SECTION 10. (a) Each component of the national wild and scenic rivers system shall be administered in such manner as to protect and enhance the values which caused it to be included in said system without, insofar as is consistent therewith, limiting other uses that do not substantially interfere with public use and enjoyment of these values. In such administration primary emphasis shall be given to protecting its aesthetic, scenic, historic, archaeologic, and scientific features. Management plans for any such component may establish varying degrees of intensity for its protection and development, based on the special attributes of the area.

(b) Any portion of a component of the national wild and scenic rivers system that is within the national wilderness preservation system, as established by or pursuant to the Act of September 3, 1964 (78 Stat. 890; 16 U.S.C., ch. 23),39 shall be subject to the provisions of both the Wilderness Act and this Act with respect to preservation of such river and its immediate environment, and in case of conflict between the provisions of these Acts the more restrictive provisions shall apply.

Reservation of State and Federal jurisdiction and responsibilities; access to and across wild and scenic rivers.

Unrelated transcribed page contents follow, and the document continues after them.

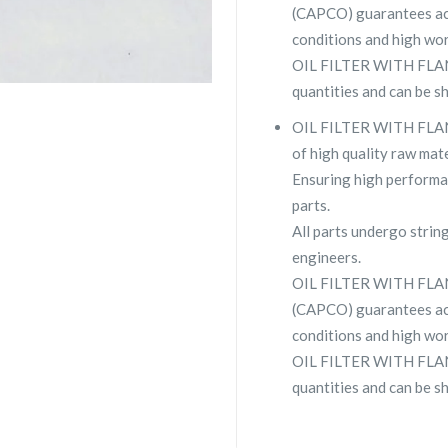
(CAPCO) guarantees ac
conditions and high wor
OIL FILTER WITH FLANZ
quantities and can be s
OIL FILTER WITH FLANZ
of high quality raw mate
Ensuring high performa
parts.
All parts undergo strin
engineers.
OIL FILTER WITH FLAN
(CAPCO) guarantees ac
conditions and high wor
OIL FILTER WITH FLANZ
quantities and can be s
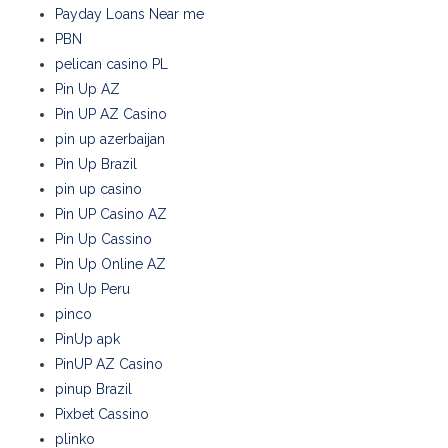
Payday Loans Near me
PBN
pelican casino PL
Pin Up AZ
Pin UP AZ Casino
pin up azerbaijan
Pin Up Brazil
pin up casino
Pin UP Casino AZ
Pin Up Cassino
Pin Up Online AZ
Pin Up Peru
pinco
PinUp apk
PinUP AZ Casino
pinup Brazil
Pixbet Cassino
plinko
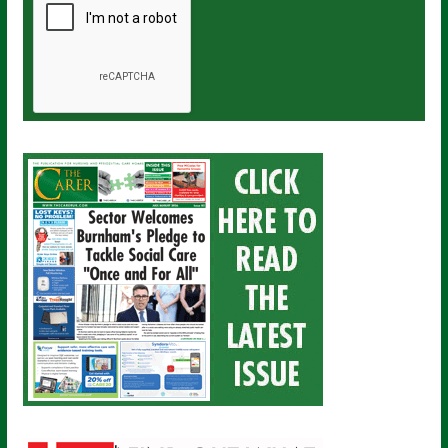
a
i
l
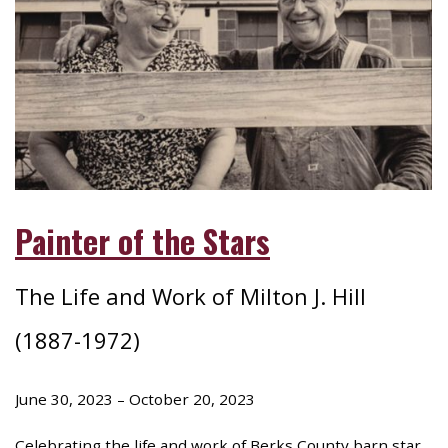
Painter of the Stars
The Life and Work of Milton J. Hill
(1887-1972)
June 30, 2023 – October 20, 2023
Celebrating the life and work of Berks County barn star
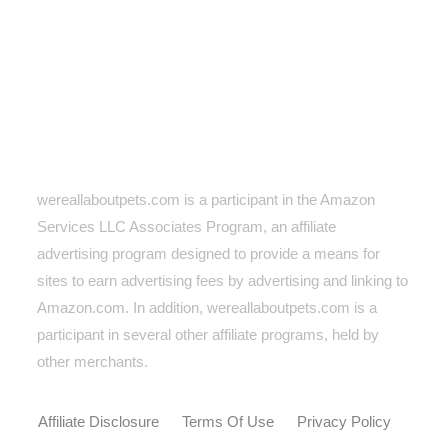
wereallaboutpets.com is a participant in the Amazon
Services LLC Associates Program, an affiliate
advertising program designed to provide a means for
sites to earn advertising fees by advertising and linking to
Amazon.com. In addition, wereallaboutpets.com
is a
participant in several other affiliate programs, held by
other merchants.
Affiliate Disclosure
Terms Of Use
Privacy Policy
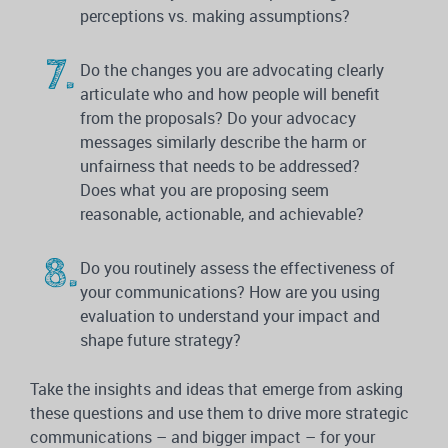
perceptions vs. making assumptions?
Do the changes you are advocating clearly
articulate who and how people will benefit
from the proposals? Do your advocacy
messages similarly describe the harm or
unfairness that needs to be addressed?
Does what you are proposing seem
reasonable, actionable, and achievable?
Do you routinely assess the effectiveness of
your communications? How are you using
evaluation to understand your impact and
shape future strategy?
Take the insights and ideas that emerge from asking
these questions and use them to drive more strategic
communications – and bigger impact – for your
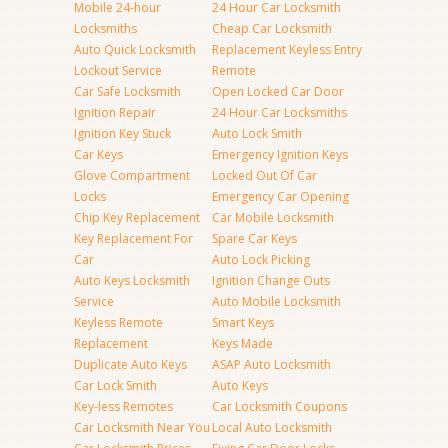
Mobile 24-hour
24 Hour Car Locksmith
Locksmiths
Cheap Car Locksmith
Auto Quick Locksmith
Replacement Keyless Entry
Lockout Service
Remote
Car Safe Locksmith
Open Locked Car Door
Ignition Repair
24 Hour Car Locksmiths
Ignition Key Stuck
Auto Lock Smith
Car Keys
Emergency Ignition Keys
Glove Compartment
Locked Out Of Car
Locks
Emergency Car Opening
Chip Key Replacement
Car Mobile Locksmith
Key Replacement For
Spare Car Keys
Car
Auto Lock Picking
Auto Keys Locksmith
Ignition Change Outs
Service
Auto Mobile Locksmith
Keyless Remote
Smart Keys
Replacement
Keys Made
Duplicate Auto Keys
ASAP Auto Locksmith
Car Lock Smith
Auto Keys
Key-less Remotes
Car Locksmith Coupons
Car Locksmith Near You
Local Auto Locksmith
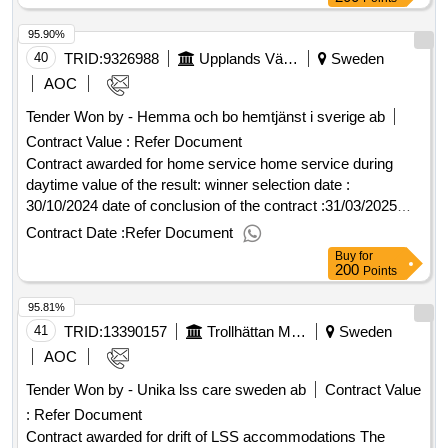
26273 town ängelholm country se supplier renta ab national
95.90%
registration number 556621-0737 postal address vagnvägen
5 postal code 432 32 town varberg country se.hyrbodar
40
TRID:
9326988
Upplands Väsby Municipality
Sweden
AOC
Tender Won by - Hemma och bo hemtjänst i sverige ab
Contract Value :
Refer Document
Contract awarded for home service home service during
daytime value of the result: winner selection date :
30/10/2024 date of conclusion of the contract :31/03/2025
offizielle bezeichnung: attendo sverige ab
Contract Date :
Refer Document
registrierungsnummer: 556148-5169 postanschrift:
Buy
for
svedjevägen 1-3 stadt: lidingö postleitzahl: 181 47 land:
200
Points
schweden kontaktperson: björn wäppling e-mail:
95.81%
anbud@attendo.se telefon: 076-695 60 49, offizielle
bezeichnung: ab vårdstyrkan i stockholm
41
TRID:
13390157
Trollhättan Municipality
Sweden
registrierungsnummer: 556724-7928 postanschrift:
AOC
gribbylundsvägen 9 stadt: täby postleitzahl: 187 62 land:
Tender Won by - Unika lss care sweden ab
Contract Value
schweden kontaktperson: johan johansson e-mail:
:
Refer Document
johan.johansson@vardstyrkan.se telefon: 0728588723,
offizielle bezeichnung: hemma och bo hemtjänst i sverige ab
Contract awarded for drift of LSS accommodations The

SECTION 13. (a) Nothing in this Act shall affect the jurisdiction or responsibilities of the States with respect to fish and wildlife. Hunting and fishing shall be permitted on lands and waters administered as parts of the system under applicable State and Federal laws and regulations unless, in the case of hunting, those lands or waters are within a national park or monument. The administering Secretary may, however, designate zones where, and establish periods when, no hunting is permitted for reasons of public safety, administration, or public use and enjoyment and shall issue appropriate regulations after consultation with the wildlife agency of the State or States affected.

 

Editor’s note: The W&SRA says specifically that hunting and fishing shall be permitted on lands and waters administered as parts of the system.  The W&SRA also says the States have the jurisdiction or responsibilities with respect to fish and wildlife. The W&SRA directs the Agency (in this case the USFS) to protect and enhance the values which caused the stream to be included and the primary emphasis shall be given to protecting its aesthetic, scenic, historic, archaeologic, and scientific features (it did not say recreational). Most of the Chattooga above the Highway 28 Bridge is prescribed as either “Wild” or “Scenic” with the primary emphasis on aesthetics, and not recreation.  Nowhere does it say that boating must be permitted on all reaches of any of the W&S Rivers.  In fact, it makes no specific provisions concerning boating (or floating, or kayaking).

“BACKCASTING”

     Dec 1 (Thurs) Public Meeting - Upper Chattooga River Boating Ban: About 8 or 9 Rabunites traveled to Wahalla, SC, to participate in the 3-hour meeting and work sessions.  The stakeholders were divided into groups based on their primary user interest (see Q&A on page 6).  They were asked to review and validate the Forest Service team’s work on Recreation Opportunities and their Desired Conditions, and build on that information by recommending prioritized, specific, and measurable indicators such as Fishing disturbances (number of times angler per day had to stop fishing because of an encounter).  Also at the meeting, the Forest Service presented information on the data collection methods that agency officials are considering.